* _Work instructions_
Copy the items verbatim, from the start of the items through the line containing "US Billboard Hot 100 | Position: 394 -> 393", inclusive.

[Extracted records]
▬▬▬▬▬▬▬▬▬▬

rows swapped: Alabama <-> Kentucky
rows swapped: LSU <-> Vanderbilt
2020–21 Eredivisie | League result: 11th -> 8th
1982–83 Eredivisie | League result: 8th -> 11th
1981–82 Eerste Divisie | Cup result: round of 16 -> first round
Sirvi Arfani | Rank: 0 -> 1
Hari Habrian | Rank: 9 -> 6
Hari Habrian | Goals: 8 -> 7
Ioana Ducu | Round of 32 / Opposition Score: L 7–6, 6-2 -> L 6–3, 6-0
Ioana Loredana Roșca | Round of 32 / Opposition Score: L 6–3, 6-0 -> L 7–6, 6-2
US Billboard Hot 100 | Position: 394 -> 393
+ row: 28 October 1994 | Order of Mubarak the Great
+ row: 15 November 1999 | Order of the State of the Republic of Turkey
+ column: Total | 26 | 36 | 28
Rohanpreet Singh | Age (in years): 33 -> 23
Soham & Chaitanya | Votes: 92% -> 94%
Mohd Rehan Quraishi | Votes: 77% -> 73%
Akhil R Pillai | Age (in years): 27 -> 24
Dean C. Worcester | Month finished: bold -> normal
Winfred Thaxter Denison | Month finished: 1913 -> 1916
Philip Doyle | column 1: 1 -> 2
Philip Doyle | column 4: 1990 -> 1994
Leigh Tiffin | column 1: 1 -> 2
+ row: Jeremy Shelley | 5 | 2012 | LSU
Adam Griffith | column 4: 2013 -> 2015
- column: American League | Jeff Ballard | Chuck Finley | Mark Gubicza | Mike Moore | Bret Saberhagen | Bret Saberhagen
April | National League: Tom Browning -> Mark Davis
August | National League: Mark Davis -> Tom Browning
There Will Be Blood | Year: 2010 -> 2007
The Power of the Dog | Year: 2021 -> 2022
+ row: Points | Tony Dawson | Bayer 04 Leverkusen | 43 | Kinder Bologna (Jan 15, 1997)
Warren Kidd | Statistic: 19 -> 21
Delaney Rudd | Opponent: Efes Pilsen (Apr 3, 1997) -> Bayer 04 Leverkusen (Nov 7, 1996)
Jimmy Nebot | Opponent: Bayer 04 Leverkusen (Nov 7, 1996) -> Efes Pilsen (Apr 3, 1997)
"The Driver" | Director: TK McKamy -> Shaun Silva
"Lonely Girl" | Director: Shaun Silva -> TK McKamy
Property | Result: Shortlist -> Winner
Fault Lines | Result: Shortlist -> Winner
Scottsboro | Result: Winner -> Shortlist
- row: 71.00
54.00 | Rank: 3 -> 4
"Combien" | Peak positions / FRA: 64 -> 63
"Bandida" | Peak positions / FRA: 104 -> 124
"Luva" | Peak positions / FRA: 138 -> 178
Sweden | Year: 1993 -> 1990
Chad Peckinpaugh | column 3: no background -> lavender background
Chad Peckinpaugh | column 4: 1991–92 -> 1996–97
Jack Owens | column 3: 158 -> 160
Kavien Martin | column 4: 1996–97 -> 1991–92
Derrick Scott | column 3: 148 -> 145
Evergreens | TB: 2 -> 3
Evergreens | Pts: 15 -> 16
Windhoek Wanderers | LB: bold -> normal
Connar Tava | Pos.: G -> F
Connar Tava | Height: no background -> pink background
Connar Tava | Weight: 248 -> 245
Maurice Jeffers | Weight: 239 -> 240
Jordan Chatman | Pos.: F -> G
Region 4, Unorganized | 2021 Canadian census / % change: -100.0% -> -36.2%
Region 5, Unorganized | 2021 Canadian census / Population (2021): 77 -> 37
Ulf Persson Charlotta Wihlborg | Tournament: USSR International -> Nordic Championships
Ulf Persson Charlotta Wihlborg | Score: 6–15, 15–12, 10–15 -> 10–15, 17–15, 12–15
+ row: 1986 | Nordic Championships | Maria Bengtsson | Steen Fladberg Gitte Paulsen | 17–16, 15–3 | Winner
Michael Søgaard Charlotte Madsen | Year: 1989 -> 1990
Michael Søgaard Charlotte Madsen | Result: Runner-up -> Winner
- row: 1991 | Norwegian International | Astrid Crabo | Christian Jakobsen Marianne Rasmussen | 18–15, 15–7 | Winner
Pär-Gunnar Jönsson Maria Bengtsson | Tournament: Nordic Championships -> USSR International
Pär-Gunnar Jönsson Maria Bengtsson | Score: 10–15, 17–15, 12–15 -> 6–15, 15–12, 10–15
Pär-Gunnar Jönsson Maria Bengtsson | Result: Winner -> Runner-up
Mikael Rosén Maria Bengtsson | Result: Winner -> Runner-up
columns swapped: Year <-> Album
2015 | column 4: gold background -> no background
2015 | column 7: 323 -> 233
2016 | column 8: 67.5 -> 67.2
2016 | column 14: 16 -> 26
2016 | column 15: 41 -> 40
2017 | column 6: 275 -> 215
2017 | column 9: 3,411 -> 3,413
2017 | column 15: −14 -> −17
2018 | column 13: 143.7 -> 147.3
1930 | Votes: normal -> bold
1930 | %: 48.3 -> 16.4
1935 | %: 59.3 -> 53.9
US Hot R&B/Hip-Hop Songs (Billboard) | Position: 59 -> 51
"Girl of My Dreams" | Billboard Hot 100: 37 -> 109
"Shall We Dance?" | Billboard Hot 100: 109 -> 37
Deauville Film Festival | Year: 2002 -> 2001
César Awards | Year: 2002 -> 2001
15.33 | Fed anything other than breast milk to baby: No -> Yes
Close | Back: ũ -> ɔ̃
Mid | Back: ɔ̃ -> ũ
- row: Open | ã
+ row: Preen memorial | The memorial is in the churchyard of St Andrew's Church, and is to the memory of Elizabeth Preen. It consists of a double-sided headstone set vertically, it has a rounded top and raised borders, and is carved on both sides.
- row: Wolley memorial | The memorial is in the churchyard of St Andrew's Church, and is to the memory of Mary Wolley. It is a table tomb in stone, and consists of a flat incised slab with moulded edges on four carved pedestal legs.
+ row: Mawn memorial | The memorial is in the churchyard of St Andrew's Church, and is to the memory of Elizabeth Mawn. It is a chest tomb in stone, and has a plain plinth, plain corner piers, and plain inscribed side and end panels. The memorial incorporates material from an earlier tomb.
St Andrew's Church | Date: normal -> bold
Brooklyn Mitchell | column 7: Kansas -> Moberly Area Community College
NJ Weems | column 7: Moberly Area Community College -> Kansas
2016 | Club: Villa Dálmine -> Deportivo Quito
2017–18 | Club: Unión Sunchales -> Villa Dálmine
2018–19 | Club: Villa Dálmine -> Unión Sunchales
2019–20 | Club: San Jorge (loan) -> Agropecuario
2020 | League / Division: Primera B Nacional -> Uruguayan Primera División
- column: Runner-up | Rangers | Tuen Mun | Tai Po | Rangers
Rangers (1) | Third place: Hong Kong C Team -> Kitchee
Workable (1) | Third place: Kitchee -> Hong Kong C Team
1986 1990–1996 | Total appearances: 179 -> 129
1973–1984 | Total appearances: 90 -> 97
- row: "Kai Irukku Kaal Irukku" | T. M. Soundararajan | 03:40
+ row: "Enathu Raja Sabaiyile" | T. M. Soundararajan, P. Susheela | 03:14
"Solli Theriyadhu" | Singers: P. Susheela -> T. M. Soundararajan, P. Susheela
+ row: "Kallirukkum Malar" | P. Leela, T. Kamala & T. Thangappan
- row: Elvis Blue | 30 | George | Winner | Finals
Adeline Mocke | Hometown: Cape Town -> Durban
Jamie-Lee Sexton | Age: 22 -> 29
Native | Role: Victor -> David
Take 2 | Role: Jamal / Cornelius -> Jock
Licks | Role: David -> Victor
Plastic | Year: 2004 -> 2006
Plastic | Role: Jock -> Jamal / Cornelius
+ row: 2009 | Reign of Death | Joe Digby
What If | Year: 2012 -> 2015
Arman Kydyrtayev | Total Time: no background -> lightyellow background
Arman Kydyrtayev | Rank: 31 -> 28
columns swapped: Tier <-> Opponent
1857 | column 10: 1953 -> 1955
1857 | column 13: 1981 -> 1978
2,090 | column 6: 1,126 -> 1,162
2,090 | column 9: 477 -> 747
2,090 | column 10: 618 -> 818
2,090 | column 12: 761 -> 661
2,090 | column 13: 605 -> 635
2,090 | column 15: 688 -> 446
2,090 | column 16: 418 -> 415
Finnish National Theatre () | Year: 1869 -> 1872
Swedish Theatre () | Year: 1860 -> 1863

▬▬▬▬▬▬▬▬▬▬

* _Solution to this exercise_
rows swapped: Alabama <-> Kentucky
rows swapped: LSU <-> Vanderbilt
2020–21 Eredivisie | League result: 11th -> 8th
1982–83 Eredivisie | League result: 8th -> 11th
1981–82 Eerste Divisie | Cup result: round of 16 -> first round
Sirvi Arfani | Rank: 0 -> 1
Hari Habrian | Rank: 9 -> 6
Hari Habrian | Goals: 8 -> 7
Ioana Ducu | Round of 32 / Opposition Score: L 7–6, 6-2 -> L 6–3, 6-0
Ioana Loredana Roșca | Round of 32 / Opposition Score: L 6–3, 6-0 -> L 7–6, 6-2
US Billboard Hot 100 | Position: 394 -> 393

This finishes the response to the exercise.